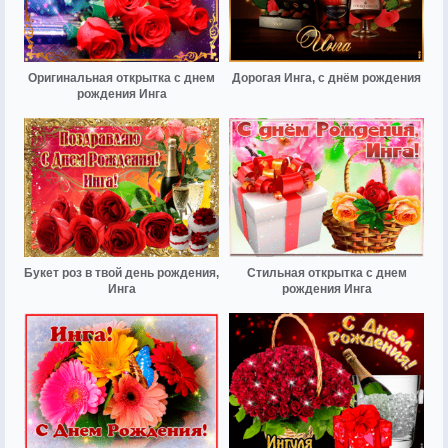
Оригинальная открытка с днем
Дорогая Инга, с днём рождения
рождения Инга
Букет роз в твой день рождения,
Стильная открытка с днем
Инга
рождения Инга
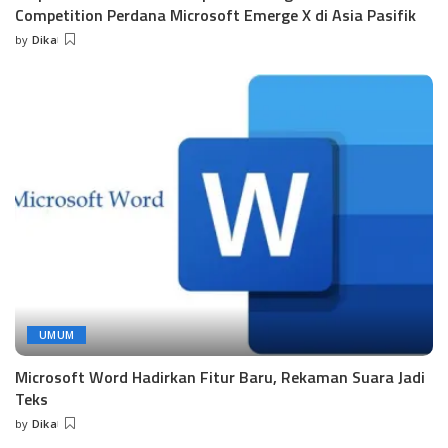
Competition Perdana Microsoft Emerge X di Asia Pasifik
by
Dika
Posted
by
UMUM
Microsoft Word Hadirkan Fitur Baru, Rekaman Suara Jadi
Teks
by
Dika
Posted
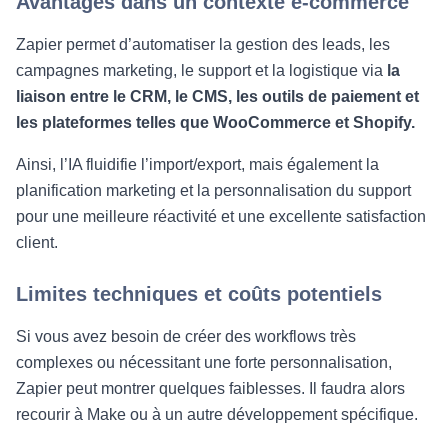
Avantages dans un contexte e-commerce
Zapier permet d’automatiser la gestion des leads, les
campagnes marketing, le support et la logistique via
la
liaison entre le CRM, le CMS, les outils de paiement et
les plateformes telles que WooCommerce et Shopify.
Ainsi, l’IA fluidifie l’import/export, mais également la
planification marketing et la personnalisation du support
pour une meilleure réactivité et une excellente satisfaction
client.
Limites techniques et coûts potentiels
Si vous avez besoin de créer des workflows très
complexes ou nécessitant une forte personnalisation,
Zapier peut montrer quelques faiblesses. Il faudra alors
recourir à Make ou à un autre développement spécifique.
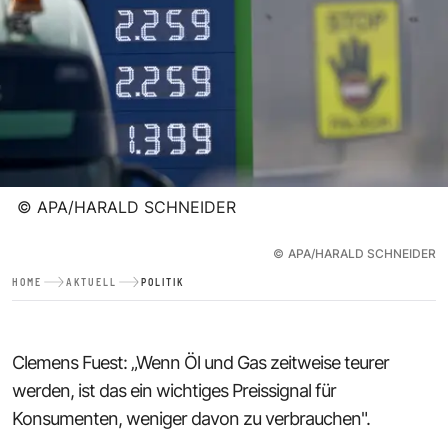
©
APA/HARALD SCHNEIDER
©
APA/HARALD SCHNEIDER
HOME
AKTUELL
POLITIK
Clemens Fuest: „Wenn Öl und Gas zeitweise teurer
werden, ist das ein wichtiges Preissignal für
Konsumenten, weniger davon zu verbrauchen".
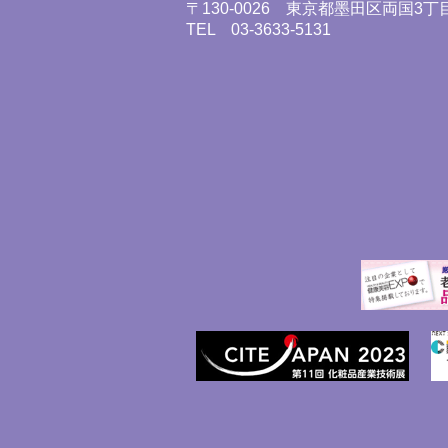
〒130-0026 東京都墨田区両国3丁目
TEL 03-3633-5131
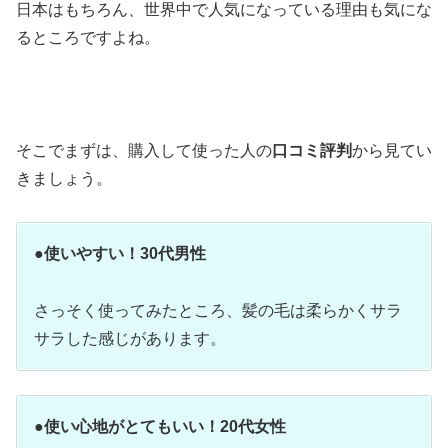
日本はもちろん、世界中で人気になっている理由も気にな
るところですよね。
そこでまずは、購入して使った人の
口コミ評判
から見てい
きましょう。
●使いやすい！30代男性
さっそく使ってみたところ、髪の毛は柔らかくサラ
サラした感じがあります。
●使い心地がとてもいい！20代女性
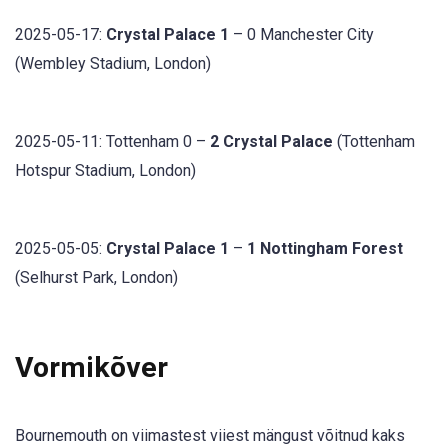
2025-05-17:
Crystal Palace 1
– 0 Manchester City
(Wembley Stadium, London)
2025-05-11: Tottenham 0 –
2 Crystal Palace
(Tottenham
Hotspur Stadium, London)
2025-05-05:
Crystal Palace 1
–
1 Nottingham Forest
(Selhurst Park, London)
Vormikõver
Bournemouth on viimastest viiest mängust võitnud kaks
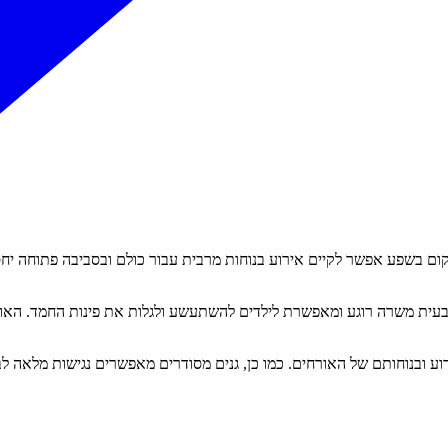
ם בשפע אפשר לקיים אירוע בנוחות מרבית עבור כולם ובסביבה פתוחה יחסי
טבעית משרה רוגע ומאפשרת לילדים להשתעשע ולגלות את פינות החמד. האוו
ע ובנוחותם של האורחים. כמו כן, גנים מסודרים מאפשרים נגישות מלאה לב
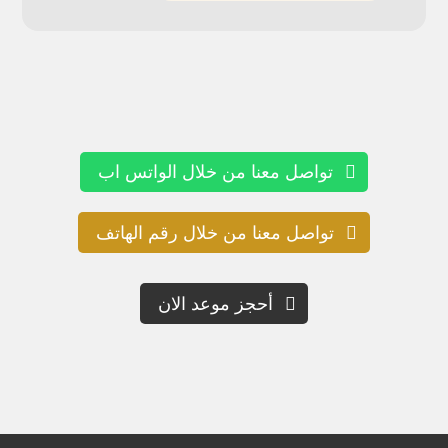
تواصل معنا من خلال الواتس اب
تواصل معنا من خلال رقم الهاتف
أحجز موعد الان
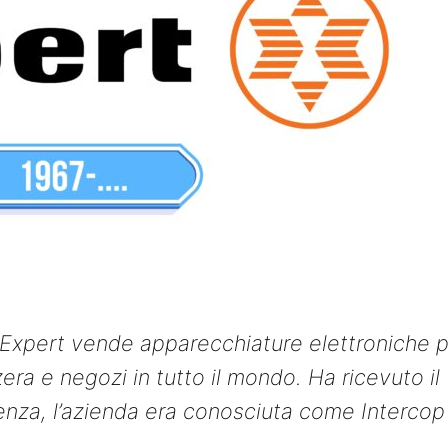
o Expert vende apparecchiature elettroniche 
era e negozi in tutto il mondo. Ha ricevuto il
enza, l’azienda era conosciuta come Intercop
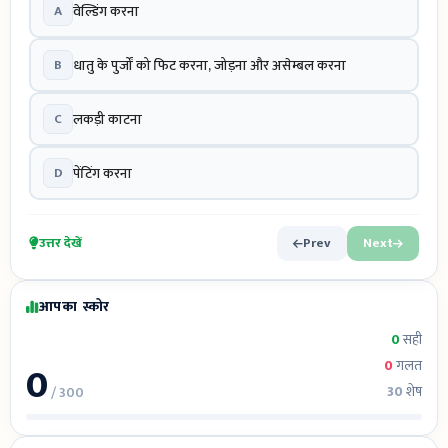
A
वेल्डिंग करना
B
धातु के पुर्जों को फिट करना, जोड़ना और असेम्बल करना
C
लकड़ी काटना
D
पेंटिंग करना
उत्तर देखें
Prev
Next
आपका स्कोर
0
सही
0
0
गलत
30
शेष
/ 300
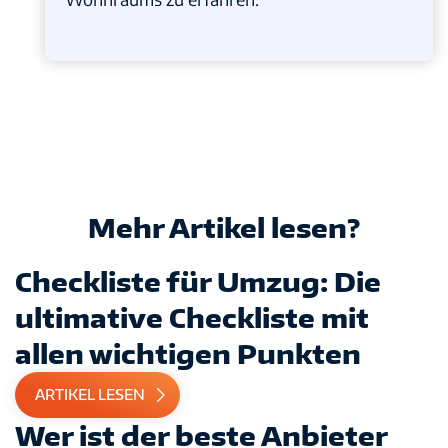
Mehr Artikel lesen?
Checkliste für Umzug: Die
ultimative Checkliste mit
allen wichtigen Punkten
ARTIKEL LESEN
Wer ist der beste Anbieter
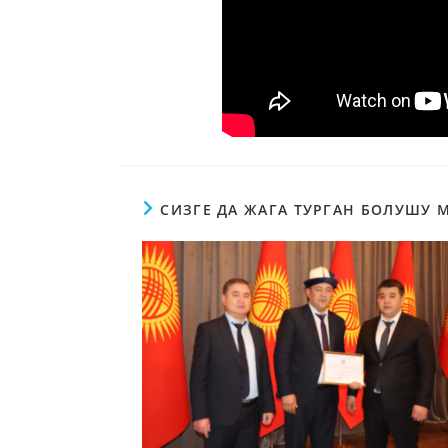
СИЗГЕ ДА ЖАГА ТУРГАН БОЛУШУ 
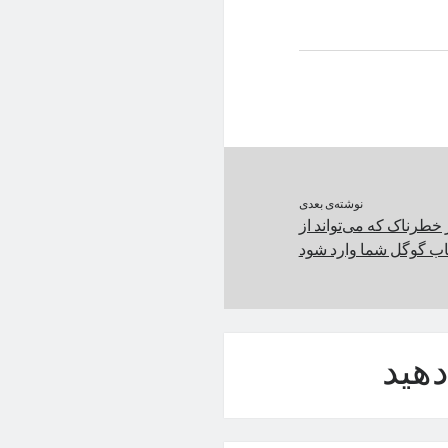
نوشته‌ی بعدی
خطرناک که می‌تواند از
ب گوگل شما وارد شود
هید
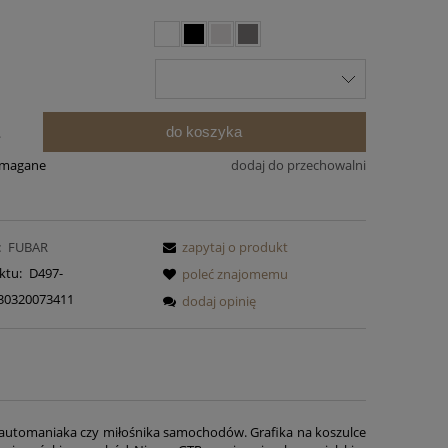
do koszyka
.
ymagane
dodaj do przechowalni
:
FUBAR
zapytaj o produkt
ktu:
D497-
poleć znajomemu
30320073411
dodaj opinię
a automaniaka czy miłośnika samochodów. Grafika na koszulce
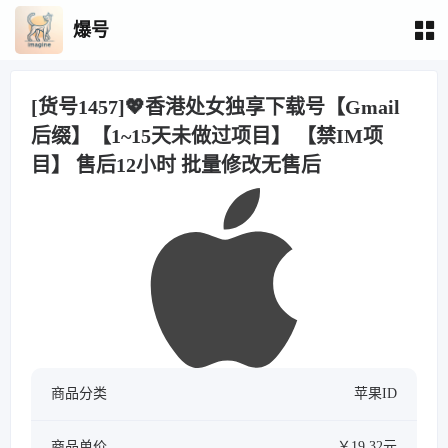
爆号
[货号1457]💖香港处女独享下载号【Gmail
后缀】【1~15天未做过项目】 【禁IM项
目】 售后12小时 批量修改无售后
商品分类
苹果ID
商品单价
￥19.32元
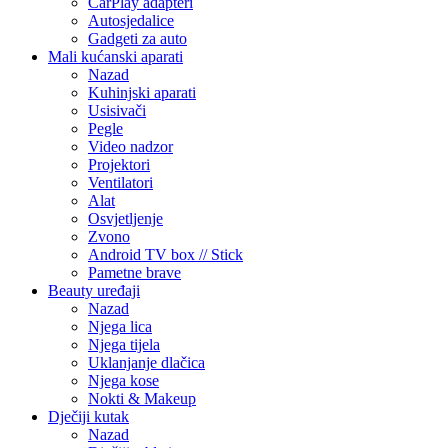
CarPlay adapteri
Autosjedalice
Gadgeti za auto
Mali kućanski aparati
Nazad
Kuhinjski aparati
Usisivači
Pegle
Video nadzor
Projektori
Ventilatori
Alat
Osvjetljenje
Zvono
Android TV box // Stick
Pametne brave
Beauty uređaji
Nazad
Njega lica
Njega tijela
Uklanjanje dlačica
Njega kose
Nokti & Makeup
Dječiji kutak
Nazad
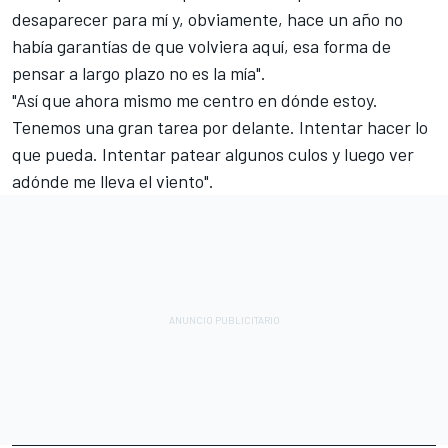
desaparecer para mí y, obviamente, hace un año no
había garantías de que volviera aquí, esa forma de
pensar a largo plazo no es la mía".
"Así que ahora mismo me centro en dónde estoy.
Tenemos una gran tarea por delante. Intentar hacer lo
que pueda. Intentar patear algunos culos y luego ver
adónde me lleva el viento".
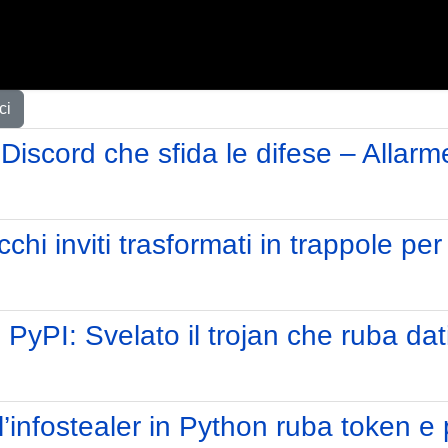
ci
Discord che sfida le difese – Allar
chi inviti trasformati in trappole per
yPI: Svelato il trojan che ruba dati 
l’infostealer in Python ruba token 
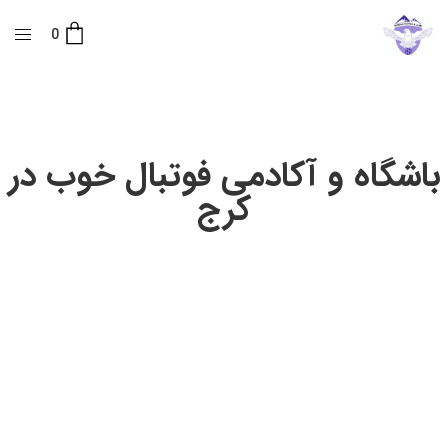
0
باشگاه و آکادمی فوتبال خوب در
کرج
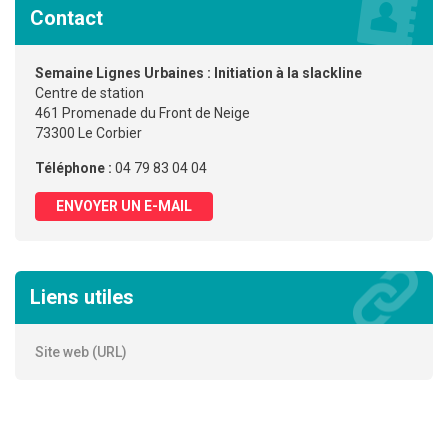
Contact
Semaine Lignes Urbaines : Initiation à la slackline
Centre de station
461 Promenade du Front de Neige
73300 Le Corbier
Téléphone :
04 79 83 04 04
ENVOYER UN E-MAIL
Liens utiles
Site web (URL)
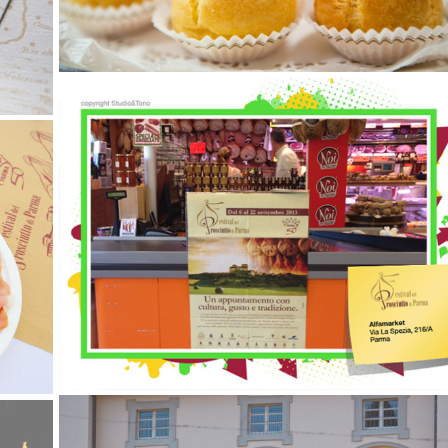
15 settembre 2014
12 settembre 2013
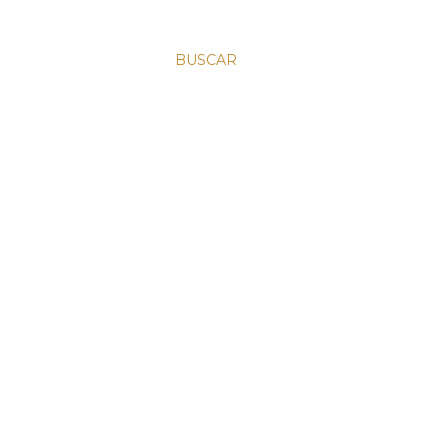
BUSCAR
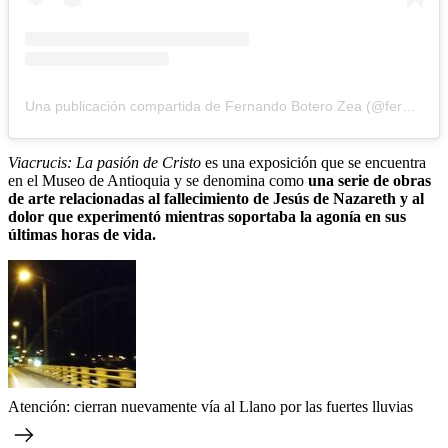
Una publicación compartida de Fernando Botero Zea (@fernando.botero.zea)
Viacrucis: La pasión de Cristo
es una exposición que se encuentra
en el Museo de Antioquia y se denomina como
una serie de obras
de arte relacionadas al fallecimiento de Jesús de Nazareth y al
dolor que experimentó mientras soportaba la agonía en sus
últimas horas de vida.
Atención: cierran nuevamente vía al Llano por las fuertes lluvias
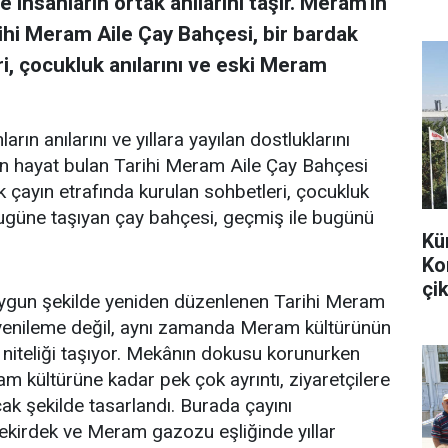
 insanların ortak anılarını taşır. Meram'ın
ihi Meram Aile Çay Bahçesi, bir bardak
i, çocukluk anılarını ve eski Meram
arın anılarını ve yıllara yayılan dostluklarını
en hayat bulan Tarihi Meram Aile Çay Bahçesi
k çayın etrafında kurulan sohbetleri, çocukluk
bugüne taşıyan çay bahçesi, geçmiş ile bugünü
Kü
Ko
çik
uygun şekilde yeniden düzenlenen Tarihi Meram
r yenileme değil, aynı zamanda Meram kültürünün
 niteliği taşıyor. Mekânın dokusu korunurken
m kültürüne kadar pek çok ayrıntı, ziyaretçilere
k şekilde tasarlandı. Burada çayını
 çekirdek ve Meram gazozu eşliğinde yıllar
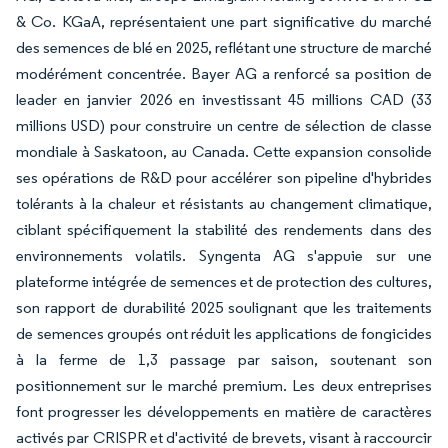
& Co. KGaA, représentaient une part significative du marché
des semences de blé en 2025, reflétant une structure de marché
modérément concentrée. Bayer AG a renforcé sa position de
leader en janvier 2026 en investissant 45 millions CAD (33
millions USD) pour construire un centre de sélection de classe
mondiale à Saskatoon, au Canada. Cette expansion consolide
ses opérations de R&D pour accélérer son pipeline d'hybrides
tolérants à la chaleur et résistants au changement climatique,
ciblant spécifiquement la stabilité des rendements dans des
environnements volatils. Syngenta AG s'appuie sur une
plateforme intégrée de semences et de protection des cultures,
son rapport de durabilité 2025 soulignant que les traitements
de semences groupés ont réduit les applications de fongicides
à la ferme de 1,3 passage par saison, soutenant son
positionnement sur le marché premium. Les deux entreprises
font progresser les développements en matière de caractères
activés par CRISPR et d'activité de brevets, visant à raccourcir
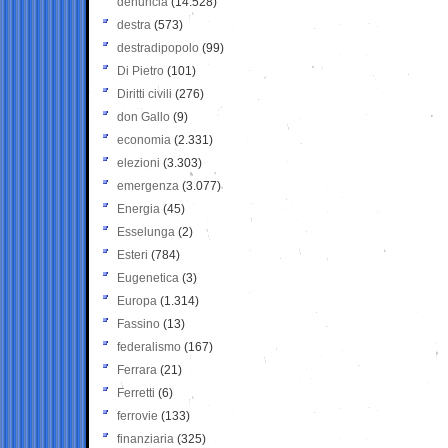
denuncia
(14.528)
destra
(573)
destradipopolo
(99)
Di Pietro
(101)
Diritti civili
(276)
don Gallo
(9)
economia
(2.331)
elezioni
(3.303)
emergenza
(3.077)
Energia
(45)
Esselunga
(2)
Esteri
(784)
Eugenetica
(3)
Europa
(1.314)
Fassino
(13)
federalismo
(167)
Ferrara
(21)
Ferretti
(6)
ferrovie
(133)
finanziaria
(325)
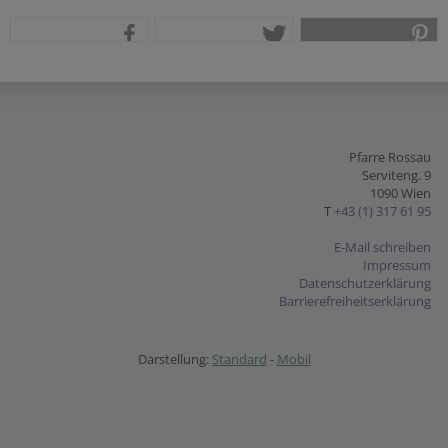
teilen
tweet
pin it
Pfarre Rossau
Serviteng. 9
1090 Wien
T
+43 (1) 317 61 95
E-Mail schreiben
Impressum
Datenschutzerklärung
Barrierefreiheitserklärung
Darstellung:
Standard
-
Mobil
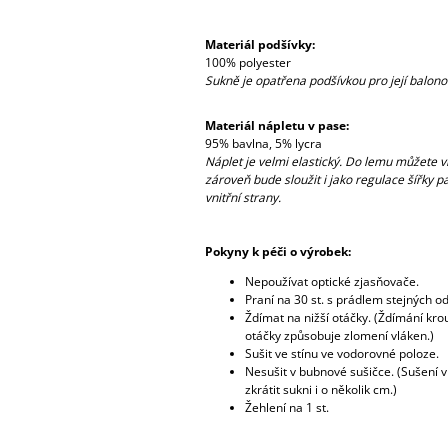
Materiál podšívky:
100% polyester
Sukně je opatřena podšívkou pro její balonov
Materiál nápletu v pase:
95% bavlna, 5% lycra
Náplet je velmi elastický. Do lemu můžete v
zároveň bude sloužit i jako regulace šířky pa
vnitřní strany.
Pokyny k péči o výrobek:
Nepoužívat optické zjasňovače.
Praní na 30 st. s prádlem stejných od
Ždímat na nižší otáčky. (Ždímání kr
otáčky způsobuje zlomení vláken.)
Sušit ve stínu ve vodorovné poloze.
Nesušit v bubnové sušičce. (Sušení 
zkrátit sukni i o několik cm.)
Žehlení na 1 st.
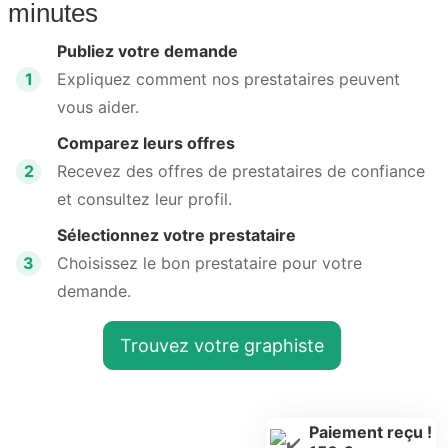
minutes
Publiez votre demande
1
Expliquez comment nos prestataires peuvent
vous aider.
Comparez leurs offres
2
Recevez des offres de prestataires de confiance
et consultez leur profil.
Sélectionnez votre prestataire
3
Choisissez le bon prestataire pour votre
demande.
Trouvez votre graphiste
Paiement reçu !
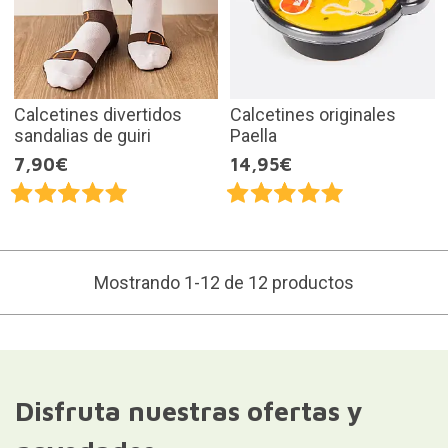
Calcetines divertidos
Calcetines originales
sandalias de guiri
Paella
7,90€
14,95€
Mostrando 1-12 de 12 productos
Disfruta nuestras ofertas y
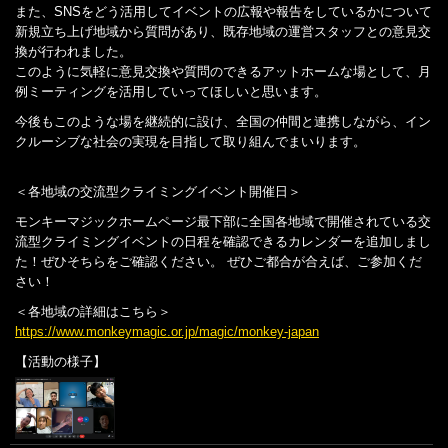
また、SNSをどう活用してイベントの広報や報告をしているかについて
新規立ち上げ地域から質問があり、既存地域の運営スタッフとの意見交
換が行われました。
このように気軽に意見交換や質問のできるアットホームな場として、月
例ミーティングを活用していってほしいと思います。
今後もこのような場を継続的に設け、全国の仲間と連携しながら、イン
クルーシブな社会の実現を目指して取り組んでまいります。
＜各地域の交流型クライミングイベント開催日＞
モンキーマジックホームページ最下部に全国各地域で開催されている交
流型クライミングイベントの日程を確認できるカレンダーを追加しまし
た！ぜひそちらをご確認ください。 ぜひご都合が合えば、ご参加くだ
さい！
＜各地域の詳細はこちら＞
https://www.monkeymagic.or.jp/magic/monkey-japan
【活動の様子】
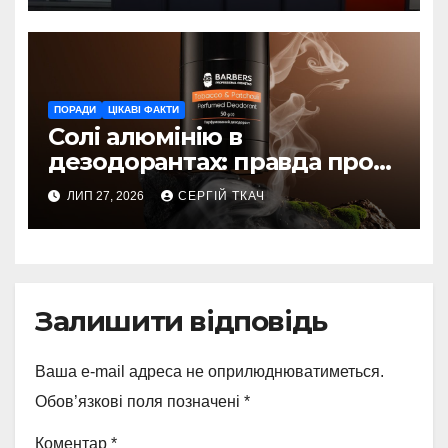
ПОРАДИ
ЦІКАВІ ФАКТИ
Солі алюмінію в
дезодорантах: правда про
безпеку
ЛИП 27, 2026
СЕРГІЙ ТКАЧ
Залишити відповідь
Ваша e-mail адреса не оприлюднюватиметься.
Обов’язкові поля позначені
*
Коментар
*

- - - - -

**TASK REQUIREMENTS**: From the records above, transcribe only the stretch from the line with "desaparecer para mí" through the line with "chi inviti trasformati in trappole per", keeping both ends. Omit pictures.

**PROBLEM SOLUTION**:
desaparecer para mí y, obviamente, hace un año no
había garantías de que volviera aquí, esa forma de
pensar a largo plazo no es la mía".
"Así que ahora mismo me centro en dónde estoy.
Tenemos una gran tarea por delante. Intentar hacer lo
que pueda. Intentar patear algunos culos y luego ver
adónde me lleva el viento".
ci
Discord che sfida le difese – Allar
chi inviti trasformati in trappole per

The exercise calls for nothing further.